What you have to do - Across the records below, report how many lines include the word "down", stating the number alone.

Recorded data -
########
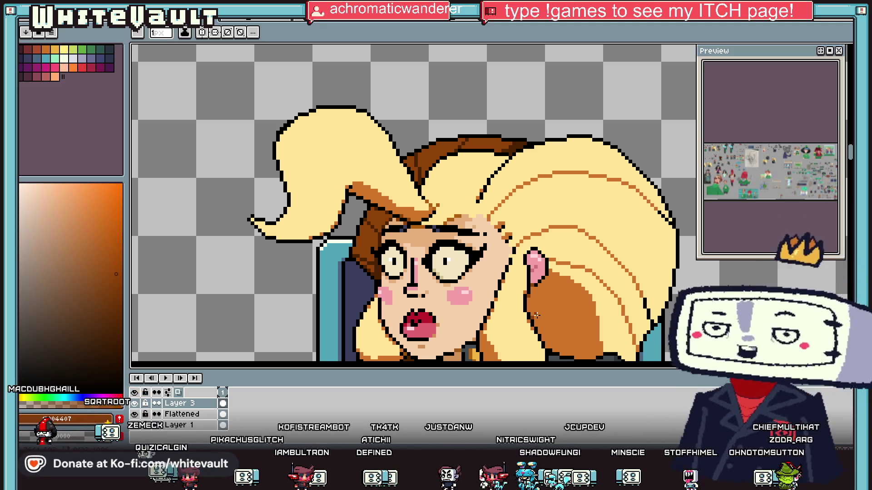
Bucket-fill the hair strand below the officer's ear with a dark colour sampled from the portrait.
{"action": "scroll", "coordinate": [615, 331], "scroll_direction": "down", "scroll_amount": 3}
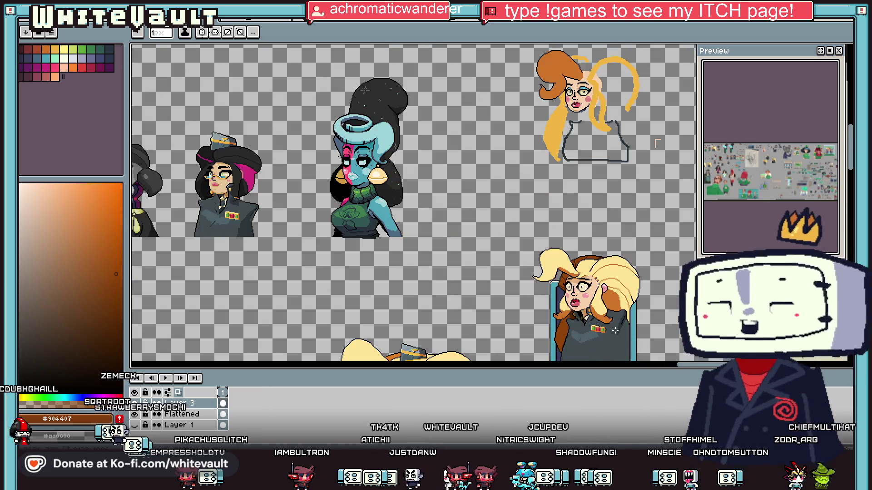
{"action": "scroll", "coordinate": [615, 331], "scroll_direction": "up", "scroll_amount": 3}
{"action": "key", "text": "alt"}
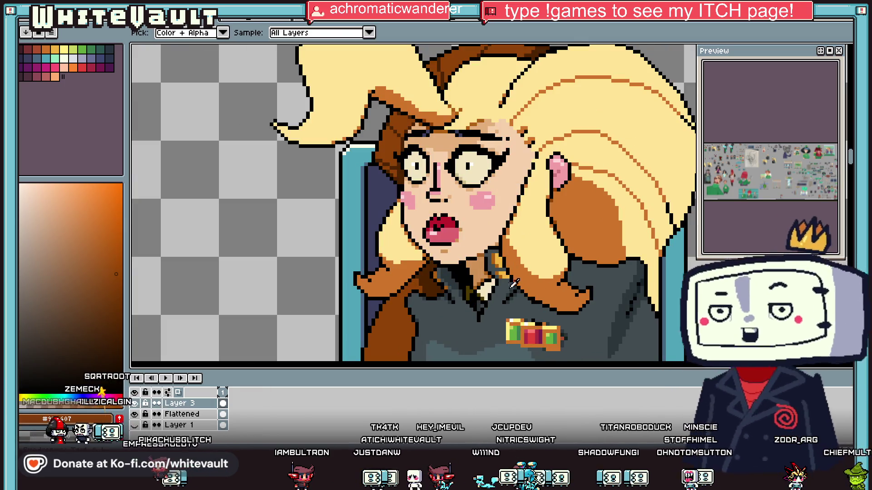
{"action": "scroll", "coordinate": [589, 205], "scroll_direction": "up", "scroll_amount": 2}
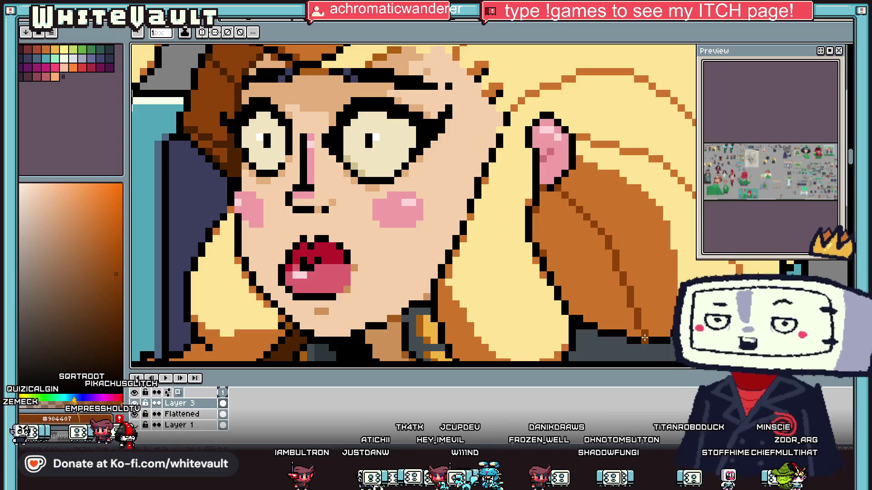
{"action": "key", "text": "g"}
{"action": "left_click", "coordinate": [611, 300]}
{"action": "scroll", "coordinate": [613, 297], "scroll_direction": "down", "scroll_amount": 3}
{"action": "scroll", "coordinate": [613, 297], "scroll_direction": "up", "scroll_amount": 3}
########
Worked solution - 2